I tried with the default table "User" and the login function worked, but I can not do it with an already existing table (log_user in database HelpDesk).

1

There are 1 best solutions below

4
Ralf On

I think I understand your problem now.

As far as I know, Django is really dependant on the User model; it can be a custom user model, but there has to be some sort of User model.

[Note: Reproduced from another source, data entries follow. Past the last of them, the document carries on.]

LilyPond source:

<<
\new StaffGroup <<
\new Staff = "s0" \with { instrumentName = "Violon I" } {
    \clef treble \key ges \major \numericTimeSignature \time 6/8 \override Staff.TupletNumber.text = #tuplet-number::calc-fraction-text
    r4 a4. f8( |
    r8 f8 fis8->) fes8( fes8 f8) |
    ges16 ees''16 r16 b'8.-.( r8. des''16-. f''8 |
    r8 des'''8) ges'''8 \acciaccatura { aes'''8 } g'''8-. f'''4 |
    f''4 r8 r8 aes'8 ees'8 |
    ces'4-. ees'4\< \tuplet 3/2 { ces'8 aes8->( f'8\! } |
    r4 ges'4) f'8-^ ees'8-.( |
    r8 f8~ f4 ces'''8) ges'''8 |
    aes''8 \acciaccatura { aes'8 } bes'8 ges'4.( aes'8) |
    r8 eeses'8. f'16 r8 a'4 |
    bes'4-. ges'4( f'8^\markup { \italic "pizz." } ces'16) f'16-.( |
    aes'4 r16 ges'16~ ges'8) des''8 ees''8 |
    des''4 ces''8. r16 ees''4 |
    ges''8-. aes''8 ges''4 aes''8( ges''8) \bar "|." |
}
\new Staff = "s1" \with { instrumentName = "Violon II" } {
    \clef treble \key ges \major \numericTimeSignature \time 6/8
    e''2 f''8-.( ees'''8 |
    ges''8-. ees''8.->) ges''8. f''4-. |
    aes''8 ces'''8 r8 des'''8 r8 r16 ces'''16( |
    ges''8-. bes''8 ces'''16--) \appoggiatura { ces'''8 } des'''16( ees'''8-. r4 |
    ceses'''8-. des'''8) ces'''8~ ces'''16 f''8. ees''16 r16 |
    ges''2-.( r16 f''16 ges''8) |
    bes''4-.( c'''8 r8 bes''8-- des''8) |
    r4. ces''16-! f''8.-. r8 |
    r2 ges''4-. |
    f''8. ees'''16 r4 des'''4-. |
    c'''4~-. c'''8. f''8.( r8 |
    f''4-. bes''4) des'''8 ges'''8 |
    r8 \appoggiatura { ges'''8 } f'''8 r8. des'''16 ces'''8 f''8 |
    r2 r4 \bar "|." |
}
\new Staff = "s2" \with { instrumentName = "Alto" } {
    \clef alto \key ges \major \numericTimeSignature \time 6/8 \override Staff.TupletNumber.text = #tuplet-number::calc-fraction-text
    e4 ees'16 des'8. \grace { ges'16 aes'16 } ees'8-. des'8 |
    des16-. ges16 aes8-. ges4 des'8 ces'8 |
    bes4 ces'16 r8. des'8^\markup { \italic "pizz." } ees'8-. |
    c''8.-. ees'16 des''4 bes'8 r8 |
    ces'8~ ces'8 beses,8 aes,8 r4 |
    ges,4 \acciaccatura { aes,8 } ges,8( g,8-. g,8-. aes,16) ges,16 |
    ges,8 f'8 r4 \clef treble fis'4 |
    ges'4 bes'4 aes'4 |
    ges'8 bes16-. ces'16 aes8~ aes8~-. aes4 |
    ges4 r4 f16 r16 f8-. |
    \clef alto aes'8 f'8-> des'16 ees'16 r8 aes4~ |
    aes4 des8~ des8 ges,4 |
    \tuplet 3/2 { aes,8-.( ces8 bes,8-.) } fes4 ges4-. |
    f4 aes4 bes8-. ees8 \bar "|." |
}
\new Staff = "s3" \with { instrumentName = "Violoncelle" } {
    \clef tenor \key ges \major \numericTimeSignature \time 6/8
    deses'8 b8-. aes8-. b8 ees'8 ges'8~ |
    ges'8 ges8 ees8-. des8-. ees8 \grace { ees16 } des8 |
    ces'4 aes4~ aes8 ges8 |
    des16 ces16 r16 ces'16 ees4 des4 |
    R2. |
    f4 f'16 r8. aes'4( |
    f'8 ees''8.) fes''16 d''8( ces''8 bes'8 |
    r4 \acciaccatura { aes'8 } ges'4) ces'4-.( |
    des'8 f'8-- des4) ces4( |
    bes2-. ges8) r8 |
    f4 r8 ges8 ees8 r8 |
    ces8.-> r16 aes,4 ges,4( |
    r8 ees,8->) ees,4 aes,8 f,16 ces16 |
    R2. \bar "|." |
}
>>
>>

When you build your own authentication backend, it still has to return User instances (or your custom User model instances).

For example:

File auth_backends.py

from django.contrib.auth.models import User
from .models import Loginteste

class MyAuthBackend:
    def authenticate(self, request, username=None, password=None):
        if username is None or password is None:
            # nothing to do
            return None

        # get 'User' object
        try:
            usr = User.objects.get(username=username)
        except User.DoesNotExist:
            return None

        # get 'Loginteste' object
        try:
            loginteste = Loginteste.objects.get(username=username)
        except Loginteste.DoesNotExist:
            return None

        # authenticate user
        if not loginteste.check_password(password):
            # incorrect password
            return None

        return usr

    def get_user(self, pk):
        try:
            return User.objects.get(pk=pk)
        except User.DoesNotExist:
            pass

        return None

File settings.py

AUTHENTICATION_BACKENDS = [
    'project_config.auth_backends.MyAuthBackend',
    # 'django.contrib.auth.backends.ModelBackend',
]

The only relatively simple option you might have is to use the model Loginteste as your custom user model. Everything else involves overriding a lot of Djangos code to make it work.